EXERCISE DIRECTIONS: Scan the entries below for the word "seconde". Copy out every line in which it occurs.

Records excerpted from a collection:
****************************************

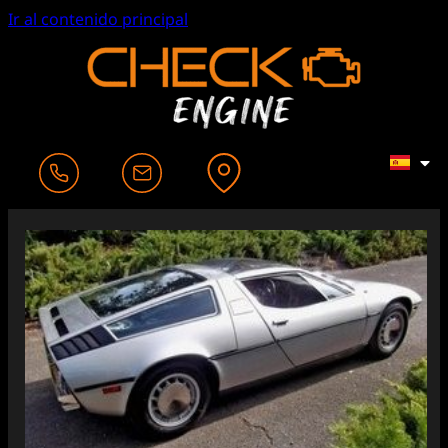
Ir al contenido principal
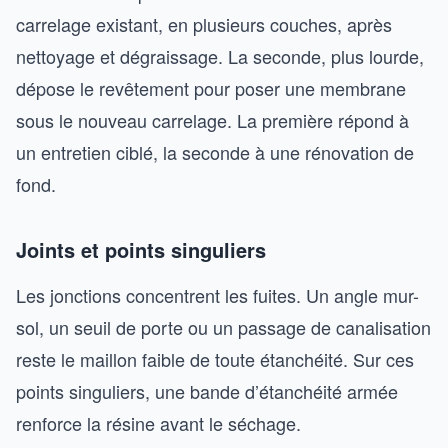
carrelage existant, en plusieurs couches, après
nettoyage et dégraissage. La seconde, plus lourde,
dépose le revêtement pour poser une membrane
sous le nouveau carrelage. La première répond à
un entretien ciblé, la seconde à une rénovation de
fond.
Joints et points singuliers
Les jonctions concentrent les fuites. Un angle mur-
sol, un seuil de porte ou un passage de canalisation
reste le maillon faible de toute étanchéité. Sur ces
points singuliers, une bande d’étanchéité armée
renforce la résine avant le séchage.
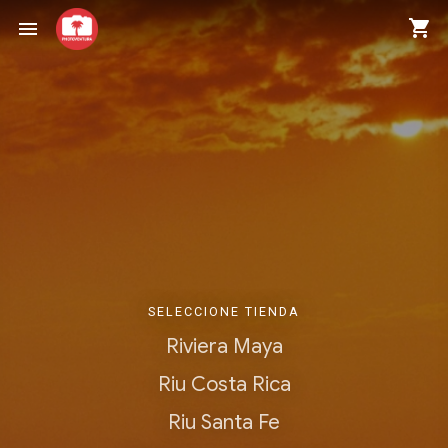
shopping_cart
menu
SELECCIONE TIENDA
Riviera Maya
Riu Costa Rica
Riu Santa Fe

****************************************

RESPONSE TO THIS TASK:
nettoyage et dégraissage. La seconde, plus lourde,
un entretien ciblé, la seconde à une rénovation de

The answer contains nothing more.